Researchers at Toronto’s Centre for Addiction and Mental Health believe they have found a possible link between the heavy use of methamphetamines and schizophrenia.
Using hospital records obtained from 1990 through 2000 at a California hospital researchers compared results from drug users to a control group of non-drug users to determine the direct effects meth use has on the mental condition. Researchers studied the records of each patients for up to 10 years from the time of their initial hospital visit.
According to the study’s co-author Russell Callaghan meth users who did not have psychotic symptoms at the start of the study period were 1.5 to 3.0 times more likely to be diagnosed with schizophrenia at a later time if meth addiction was discovered.
The study examined 42,412 meth users and was published on Tuesday in the American Journal of Psychiatry.
Dr. Stephen Kish, head of CAMH’s Human Brain Laboratory told the CBC:
“We really do not understand how these drugs might increase schizophrenia risk,”
“Perhaps repeated use of methamphetamine and cannabis in some susceptible individuals can trigger latent schizophrenia by sensitizing the brain to dopamine, a brain chemical thought to be associated with psychosis.”

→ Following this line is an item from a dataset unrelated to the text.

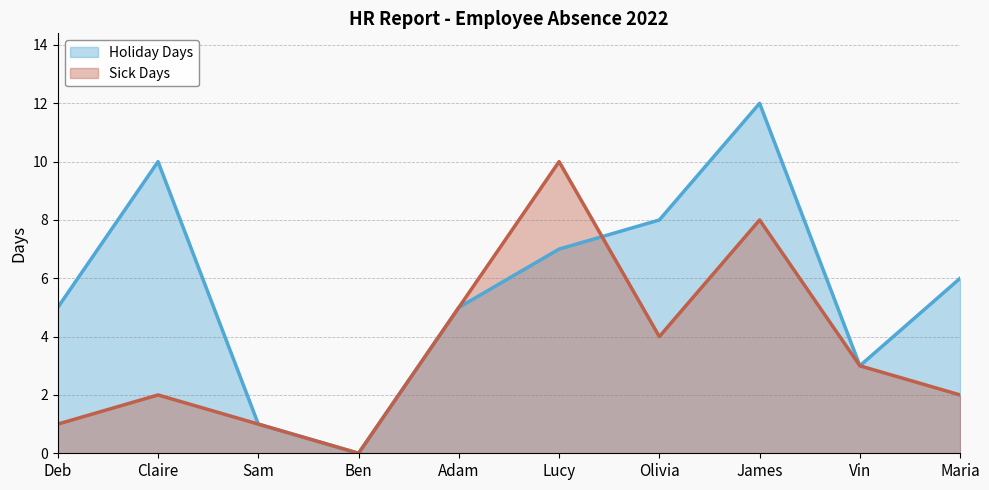

Reading right to left, extract all data points from this chart.

Holiday Days: Maria=6	Vin=3	James=12	Olivia=8	Lucy=7	Adam=5	Ben=0	Sam=1	Claire=10	Deb=5
Sick Days: Maria=2	Vin=3	James=8	Olivia=4	Lucy=10	Adam=5	Ben=0	Sam=1	Claire=2	Deb=1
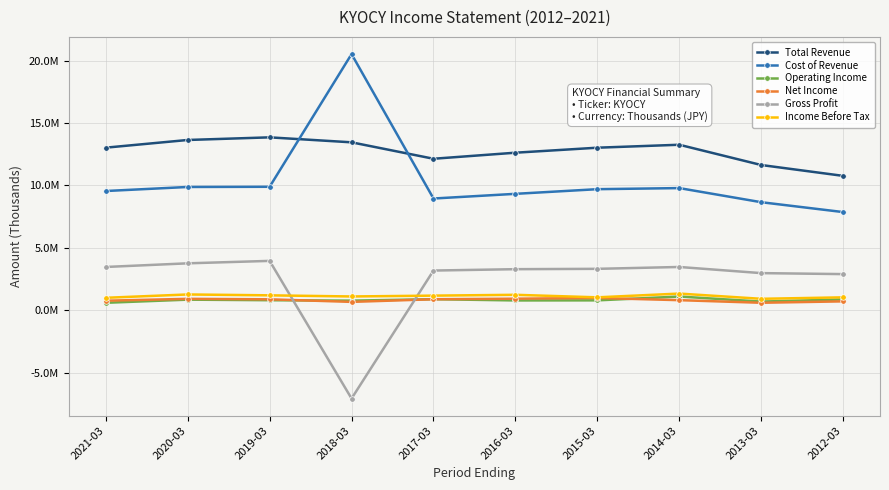

What is the value of the Income Before Tax point at the 9th from the left?

921400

While a link appears to be prevalent researchers conducting the study were quick to point out that more studies are needed.
The study is important because Meth and other amphetamine-type stimulants are thought to be the second most widely used class of illegal drugs in the world.
Given what the drug has been shown to do with human brains I’m not surprised by the findings. Do the new research studies results surprise you?